Tuesday, October 12, 2021

soon she goes

in the quiet

there is a chill

an exhaustive pulsing

near indiscernible 

felt distinctly

 

my heart

my breath

 

and in the other room she lay

wasting

Sunday, October 10, 2021

Chelsea didn't eat today...

She stands

back arched, back legs

shaking 

from the weight of years

refusing food she

walksabout

front room to kitchen 

and there and back again for

sips of water, constantly

looking, searching, constantly

milling about, until

She lurches into 

a laying

inelegant, deeply 

emphatic

a tiny frame thrown into loud thud

 

“I don’t wanna need your love” ~ Stronger by Sorry Girls

Wednesday, April 07, 2021

Iris

I grew up with them in the yard. No real garden, they were just always there. Got mowed over, bloomed, mowed, bloomed, all through my youth. When my older brother passed, we put purple iris on his baby blue casket. I remember the day, what I wore. The surreal distance engulfing a soon to be sixteen-year marriage. The minutest things. But I can’t recall his age, He was thirty— and I was thirty—. It’s been nineteen years and  twenty-one days.

Out the window I see purple iris in my yard, abundant.

Tuesday, March 09, 2021

These dreams that pass me by

The right side of my body feels swollen and on fire, ankle and jaw tingling. If I didn’t know better I’d think I been bit by ant, spider, or bee. They tend to hate me. But the skin ‘round the needle site is kin to fine grain sandpaper. I think I’m glad I said right arm though.
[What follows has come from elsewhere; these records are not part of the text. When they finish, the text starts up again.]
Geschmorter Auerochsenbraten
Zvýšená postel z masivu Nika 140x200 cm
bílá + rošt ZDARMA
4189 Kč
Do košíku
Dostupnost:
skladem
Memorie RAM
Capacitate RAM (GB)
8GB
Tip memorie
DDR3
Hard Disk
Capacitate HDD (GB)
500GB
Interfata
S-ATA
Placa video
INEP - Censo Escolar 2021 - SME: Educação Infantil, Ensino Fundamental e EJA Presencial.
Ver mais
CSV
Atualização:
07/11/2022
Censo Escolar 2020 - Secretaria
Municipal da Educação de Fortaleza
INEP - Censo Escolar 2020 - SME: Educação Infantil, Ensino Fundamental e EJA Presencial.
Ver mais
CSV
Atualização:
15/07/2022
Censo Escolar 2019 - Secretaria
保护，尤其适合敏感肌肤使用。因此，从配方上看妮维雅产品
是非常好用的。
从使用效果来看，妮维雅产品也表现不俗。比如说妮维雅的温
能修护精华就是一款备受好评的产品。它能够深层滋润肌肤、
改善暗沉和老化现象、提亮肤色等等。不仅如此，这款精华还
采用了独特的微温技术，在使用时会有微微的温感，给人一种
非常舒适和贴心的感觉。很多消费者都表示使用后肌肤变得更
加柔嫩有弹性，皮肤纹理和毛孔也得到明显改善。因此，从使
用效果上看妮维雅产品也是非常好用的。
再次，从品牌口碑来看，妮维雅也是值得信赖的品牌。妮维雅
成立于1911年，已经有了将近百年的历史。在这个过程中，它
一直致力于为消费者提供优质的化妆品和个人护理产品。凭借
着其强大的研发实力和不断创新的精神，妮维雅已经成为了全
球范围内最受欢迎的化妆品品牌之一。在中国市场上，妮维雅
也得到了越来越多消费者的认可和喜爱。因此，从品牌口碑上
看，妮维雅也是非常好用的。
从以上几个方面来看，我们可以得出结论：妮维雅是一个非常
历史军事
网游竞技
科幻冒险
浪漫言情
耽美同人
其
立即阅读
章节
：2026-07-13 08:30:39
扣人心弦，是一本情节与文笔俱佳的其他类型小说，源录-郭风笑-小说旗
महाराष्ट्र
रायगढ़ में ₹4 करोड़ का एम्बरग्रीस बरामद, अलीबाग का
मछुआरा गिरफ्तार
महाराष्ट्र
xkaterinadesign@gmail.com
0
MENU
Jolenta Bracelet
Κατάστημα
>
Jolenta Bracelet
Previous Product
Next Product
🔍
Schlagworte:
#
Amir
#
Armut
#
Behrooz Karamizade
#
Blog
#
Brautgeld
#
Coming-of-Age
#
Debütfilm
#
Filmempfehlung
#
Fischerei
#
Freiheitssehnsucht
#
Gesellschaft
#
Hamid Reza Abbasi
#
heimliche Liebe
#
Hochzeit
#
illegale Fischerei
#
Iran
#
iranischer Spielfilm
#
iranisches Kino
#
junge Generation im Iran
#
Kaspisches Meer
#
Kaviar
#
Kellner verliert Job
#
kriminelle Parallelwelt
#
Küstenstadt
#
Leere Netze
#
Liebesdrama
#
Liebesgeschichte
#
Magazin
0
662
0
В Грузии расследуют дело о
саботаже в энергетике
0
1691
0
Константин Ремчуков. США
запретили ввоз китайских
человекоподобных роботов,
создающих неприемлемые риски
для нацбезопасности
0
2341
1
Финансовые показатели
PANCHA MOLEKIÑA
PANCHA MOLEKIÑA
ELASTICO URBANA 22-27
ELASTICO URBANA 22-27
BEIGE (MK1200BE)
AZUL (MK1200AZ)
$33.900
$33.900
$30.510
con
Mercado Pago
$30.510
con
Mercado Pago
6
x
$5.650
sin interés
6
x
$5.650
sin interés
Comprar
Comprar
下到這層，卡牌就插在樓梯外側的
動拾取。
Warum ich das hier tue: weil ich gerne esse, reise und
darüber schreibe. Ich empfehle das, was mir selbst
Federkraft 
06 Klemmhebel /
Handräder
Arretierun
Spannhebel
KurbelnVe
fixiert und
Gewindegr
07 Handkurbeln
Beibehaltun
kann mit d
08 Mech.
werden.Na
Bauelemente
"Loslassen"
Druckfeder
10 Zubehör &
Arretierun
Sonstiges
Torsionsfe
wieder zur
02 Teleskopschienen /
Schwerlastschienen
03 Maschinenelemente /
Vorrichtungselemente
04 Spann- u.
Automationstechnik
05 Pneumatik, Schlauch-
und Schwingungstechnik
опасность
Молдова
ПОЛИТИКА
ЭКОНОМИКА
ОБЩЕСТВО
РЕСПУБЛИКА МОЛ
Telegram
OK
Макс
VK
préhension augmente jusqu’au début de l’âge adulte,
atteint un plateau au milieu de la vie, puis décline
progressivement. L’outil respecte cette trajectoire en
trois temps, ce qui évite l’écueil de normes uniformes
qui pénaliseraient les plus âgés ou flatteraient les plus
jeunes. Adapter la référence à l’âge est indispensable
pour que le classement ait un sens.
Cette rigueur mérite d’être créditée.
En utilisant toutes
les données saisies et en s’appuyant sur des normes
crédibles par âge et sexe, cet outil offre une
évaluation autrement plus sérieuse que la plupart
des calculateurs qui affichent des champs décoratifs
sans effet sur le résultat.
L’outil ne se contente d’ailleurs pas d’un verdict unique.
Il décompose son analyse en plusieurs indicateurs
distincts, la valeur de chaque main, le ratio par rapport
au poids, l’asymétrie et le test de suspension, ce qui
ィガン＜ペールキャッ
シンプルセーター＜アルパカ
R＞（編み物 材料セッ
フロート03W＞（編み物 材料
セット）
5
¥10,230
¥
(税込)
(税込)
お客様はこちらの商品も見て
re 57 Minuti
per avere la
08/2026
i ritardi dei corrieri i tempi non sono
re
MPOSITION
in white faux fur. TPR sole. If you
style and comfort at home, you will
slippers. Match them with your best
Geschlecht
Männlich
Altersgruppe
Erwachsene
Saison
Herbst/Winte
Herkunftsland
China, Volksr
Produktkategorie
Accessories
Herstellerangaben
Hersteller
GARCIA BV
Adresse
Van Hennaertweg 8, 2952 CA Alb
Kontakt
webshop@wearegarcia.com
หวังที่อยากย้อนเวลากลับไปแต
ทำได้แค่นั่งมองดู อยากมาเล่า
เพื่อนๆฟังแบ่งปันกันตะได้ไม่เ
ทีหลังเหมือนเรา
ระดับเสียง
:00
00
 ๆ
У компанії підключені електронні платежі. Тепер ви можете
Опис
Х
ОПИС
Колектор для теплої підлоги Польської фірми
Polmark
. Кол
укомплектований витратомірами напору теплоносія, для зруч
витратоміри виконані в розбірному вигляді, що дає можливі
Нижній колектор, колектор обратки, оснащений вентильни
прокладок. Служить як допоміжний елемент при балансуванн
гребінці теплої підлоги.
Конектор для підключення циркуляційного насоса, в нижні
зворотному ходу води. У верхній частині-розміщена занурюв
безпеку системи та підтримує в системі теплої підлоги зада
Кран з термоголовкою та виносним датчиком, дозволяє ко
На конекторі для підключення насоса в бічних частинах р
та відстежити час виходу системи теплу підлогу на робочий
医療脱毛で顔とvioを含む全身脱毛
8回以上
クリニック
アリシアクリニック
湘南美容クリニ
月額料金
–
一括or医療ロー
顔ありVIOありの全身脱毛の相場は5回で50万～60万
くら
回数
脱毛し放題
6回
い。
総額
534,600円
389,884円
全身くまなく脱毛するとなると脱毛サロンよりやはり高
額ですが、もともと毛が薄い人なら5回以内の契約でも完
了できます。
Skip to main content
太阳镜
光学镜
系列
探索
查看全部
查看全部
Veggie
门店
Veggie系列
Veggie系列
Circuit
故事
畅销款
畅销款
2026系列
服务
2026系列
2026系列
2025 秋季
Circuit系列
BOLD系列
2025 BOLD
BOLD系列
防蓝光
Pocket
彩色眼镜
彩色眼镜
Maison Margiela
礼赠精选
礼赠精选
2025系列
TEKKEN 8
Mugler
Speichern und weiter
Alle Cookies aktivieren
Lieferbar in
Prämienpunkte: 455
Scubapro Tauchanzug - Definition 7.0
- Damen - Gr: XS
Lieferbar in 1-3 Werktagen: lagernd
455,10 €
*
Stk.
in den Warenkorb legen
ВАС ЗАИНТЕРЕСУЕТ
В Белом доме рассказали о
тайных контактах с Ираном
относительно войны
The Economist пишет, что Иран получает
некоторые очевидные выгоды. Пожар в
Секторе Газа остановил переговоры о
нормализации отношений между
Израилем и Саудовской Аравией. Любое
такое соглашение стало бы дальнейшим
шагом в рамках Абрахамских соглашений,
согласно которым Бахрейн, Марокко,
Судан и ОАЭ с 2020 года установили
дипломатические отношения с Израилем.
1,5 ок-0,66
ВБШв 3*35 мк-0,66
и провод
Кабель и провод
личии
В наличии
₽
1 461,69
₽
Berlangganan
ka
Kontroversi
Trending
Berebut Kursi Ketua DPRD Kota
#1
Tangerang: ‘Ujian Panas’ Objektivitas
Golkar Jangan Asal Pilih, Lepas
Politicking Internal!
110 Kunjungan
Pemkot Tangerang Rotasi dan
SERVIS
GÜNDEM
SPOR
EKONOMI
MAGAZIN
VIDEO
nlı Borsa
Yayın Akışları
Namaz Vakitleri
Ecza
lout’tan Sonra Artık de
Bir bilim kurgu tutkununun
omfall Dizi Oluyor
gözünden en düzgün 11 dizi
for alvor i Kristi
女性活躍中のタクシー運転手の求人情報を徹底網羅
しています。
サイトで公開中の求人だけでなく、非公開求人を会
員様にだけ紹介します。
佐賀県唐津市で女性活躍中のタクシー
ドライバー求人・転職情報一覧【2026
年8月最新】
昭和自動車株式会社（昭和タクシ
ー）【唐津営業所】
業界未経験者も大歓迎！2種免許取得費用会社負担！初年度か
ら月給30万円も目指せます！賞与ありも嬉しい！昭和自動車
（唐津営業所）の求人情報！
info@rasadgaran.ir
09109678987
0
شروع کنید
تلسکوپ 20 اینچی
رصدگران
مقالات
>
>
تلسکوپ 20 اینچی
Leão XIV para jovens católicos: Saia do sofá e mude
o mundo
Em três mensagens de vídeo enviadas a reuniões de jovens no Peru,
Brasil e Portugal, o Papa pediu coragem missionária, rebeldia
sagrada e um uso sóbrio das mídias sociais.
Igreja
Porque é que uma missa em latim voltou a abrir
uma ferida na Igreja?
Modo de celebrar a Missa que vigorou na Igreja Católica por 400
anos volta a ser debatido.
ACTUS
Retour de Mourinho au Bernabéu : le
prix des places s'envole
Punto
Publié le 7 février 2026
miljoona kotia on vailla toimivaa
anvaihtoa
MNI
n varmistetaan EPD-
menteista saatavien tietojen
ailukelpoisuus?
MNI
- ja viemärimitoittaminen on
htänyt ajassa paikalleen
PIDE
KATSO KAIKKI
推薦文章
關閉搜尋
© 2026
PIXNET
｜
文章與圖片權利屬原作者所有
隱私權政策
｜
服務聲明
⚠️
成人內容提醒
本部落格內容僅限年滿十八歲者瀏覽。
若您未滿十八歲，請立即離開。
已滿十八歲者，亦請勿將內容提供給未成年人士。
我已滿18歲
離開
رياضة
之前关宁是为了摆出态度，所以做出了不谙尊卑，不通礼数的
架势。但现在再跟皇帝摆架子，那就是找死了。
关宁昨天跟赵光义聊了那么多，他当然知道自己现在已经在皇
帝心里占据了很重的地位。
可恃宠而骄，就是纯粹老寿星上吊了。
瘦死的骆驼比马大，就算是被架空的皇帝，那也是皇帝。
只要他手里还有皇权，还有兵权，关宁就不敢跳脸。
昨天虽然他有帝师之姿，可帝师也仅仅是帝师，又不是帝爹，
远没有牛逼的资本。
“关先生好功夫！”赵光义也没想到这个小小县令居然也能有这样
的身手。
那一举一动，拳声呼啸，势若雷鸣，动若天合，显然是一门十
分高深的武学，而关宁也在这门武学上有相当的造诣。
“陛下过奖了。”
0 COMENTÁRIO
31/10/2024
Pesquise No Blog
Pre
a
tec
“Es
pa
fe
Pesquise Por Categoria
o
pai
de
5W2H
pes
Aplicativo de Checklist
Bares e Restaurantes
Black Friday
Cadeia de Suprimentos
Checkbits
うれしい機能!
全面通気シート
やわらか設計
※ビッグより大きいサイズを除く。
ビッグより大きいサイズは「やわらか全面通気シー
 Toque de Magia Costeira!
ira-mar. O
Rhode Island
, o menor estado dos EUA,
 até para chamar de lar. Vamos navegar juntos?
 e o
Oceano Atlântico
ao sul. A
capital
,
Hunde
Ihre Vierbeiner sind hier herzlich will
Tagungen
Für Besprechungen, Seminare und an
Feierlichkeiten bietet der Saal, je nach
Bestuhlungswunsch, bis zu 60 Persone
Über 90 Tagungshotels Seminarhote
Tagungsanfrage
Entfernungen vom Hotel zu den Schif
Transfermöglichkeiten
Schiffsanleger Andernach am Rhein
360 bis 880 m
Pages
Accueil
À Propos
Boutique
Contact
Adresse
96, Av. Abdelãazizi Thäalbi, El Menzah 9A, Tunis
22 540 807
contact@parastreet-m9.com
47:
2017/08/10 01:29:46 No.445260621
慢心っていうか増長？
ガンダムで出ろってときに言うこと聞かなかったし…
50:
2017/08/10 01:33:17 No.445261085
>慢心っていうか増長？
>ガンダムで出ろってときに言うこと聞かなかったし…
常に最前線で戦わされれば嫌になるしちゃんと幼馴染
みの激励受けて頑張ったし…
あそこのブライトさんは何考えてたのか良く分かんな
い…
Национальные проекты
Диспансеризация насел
If it were the left I’d have sworn it were my heart breaking. 

Thursday, March 04, 2021

pricked to a bleed

Brother left 19 years, sister 6, mother 5, their stories gone to ether along with bones buried and dust interred or tossed to wind.  From youngest to only to eldest thrust. My own story of youth passing, ink bubbles to bursting, ready to be pricked to a bleed again...

Saturday, February 27, 2021

well hail...

In Texas, we compare hail to sports balls instead of small change. Windows, windshields, roofs, home, schools, neighborhoods, the destruction is indiscriminate here. What snow is to Eskimos, storms are to us, myriad.  Thunder, lightning, hail, tornados, rain, electrical, dust. Even snow, pollen, crickets, and those damn 7-year cicada that emerge from the soil to swarm come sudden and oft leave just as quick. Maybe that’s why I learned young to speak of the weather and to feel deeply tethered to the sky as much as the land.